- Location: Toeni Department, Sourou Province, Burkina Faso
- Date: January 4, 2020
- Attack type: Improvised explosive device
- Deaths: 14
- Injured: 9
- Perpetrator: Unknown

= Toeni bus bombing =

2020 school bus explosion in Toeni, Burkina Faso

The Toeni bus bombing occurred when a school bus drove over an improvised explosive device in Toeni, Burkina Faso, killing fourteen people and injuring nine others on January 4, 2020.

== Background ==
Burkina Faso has been grappling with a jihadist insurgency since 2015, with attacks from groups like Jama'at Nasr al-Islam wal Muslimin and the Islamic State in the Greater Sahara intensifying since 2017 and 2019 respectively. Throughout the war, landmines have plagued rural areas, and are often placed by jihadists along roads used by the military and civilians.

== Bombing ==
Three buses were carrying 160 passengers, 104 of them students.
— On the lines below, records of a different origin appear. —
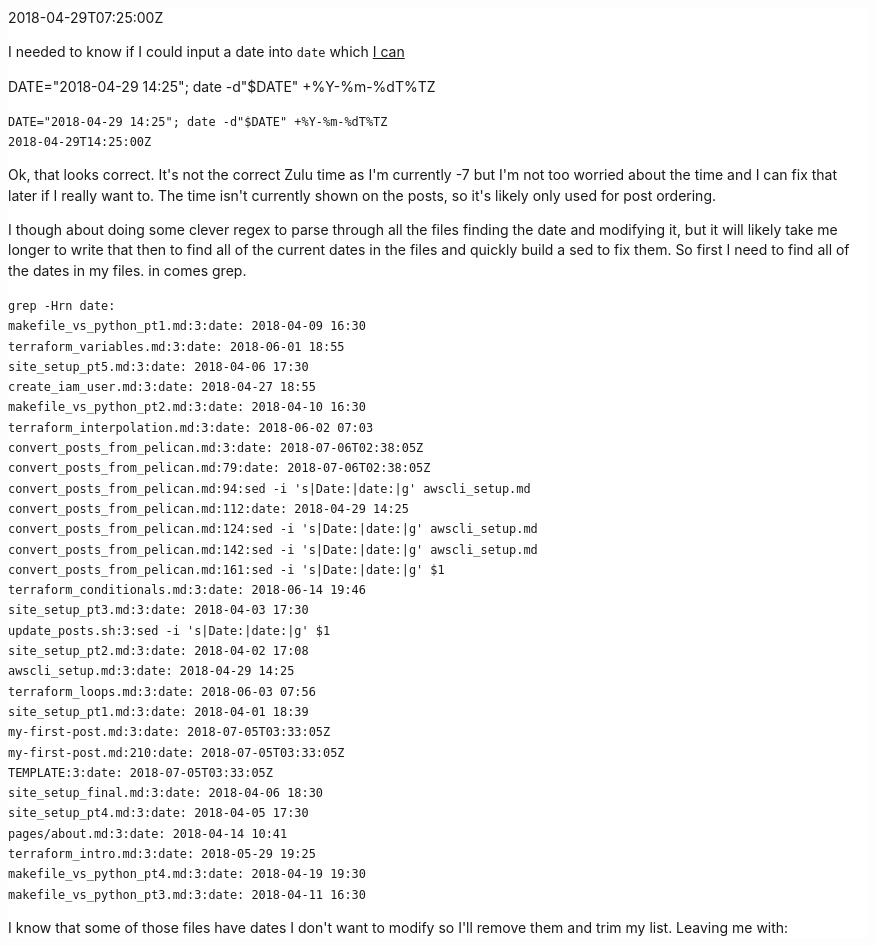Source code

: 2018-04-29T07:25:00Z

I needed to know if I could input a date into `date` which [I can](https://unix.stackexchange.com/questions/107290/extract-date-from-a-variable-in-a-different-format)

DATE="2018-04-29 14:25"; date -d"$DATE" +%Y-%m-%dT%TZ

```
DATE="2018-04-29 14:25"; date -d"$DATE" +%Y-%m-%dT%TZ
2018-04-29T14:25:00Z
```

Ok, that looks correct. It's not the correct Zulu time as I'm currently -7 but I'm not too worried about the time and I can fix that later if I really want to. The time isn't currently shown on the posts, so it's likely only used for post ordering. 

I though about doing some clever regex to parse through all the files finding the date and modifying it, but it will likely take me longer to write that then to find all of the current dates in the files and quickly build a sed to fix them. So first I need to find all of the dates in my files. in comes grep. 

```
grep -Hrn date:
makefile_vs_python_pt1.md:3:date: 2018-04-09 16:30
terraform_variables.md:3:date: 2018-06-01 18:55
site_setup_pt5.md:3:date: 2018-04-06 17:30
create_iam_user.md:3:date: 2018-04-27 18:55
makefile_vs_python_pt2.md:3:date: 2018-04-10 16:30
terraform_interpolation.md:3:date: 2018-06-02 07:03
convert_posts_from_pelican.md:3:date: 2018-07-06T02:38:05Z
convert_posts_from_pelican.md:79:date: 2018-07-06T02:38:05Z
convert_posts_from_pelican.md:94:sed -i 's|Date:|date:|g' awscli_setup.md
convert_posts_from_pelican.md:112:date: 2018-04-29 14:25
convert_posts_from_pelican.md:124:sed -i 's|Date:|date:|g' awscli_setup.md
convert_posts_from_pelican.md:142:sed -i 's|Date:|date:|g' awscli_setup.md
convert_posts_from_pelican.md:161:sed -i 's|Date:|date:|g' $1
terraform_conditionals.md:3:date: 2018-06-14 19:46
site_setup_pt3.md:3:date: 2018-04-03 17:30
update_posts.sh:3:sed -i 's|Date:|date:|g' $1
site_setup_pt2.md:3:date: 2018-04-02 17:08
awscli_setup.md:3:date: 2018-04-29 14:25
terraform_loops.md:3:date: 2018-06-03 07:56
site_setup_pt1.md:3:date: 2018-04-01 18:39
my-first-post.md:3:date: 2018-07-05T03:33:05Z
my-first-post.md:210:date: 2018-07-05T03:33:05Z
TEMPLATE:3:date: 2018-07-05T03:33:05Z
site_setup_final.md:3:date: 2018-04-06 18:30
site_setup_pt4.md:3:date: 2018-04-05 17:30
pages/about.md:3:date: 2018-04-14 10:41
terraform_intro.md:3:date: 2018-05-29 19:25
makefile_vs_python_pt4.md:3:date: 2018-04-19 19:30
makefile_vs_python_pt3.md:3:date: 2018-04-11 16:30
```

I know that some of those files have dates I don't want to modify so I'll remove them and trim my list. Leaving me with:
The bus was carrying students returning from the Christmas season along the Toeni-Tougan highway at the time of the bombing. Stanislas Ouaro stated afterwards that the road was closed, due to the risk of attacks in the region.

The bomb was a homemade IED, and no group claimed responsibility for the attack.

The majority of the dead were children, according to a statement from the Burkinabe government. Fourteen people were killed, including seven children, and nine were injured.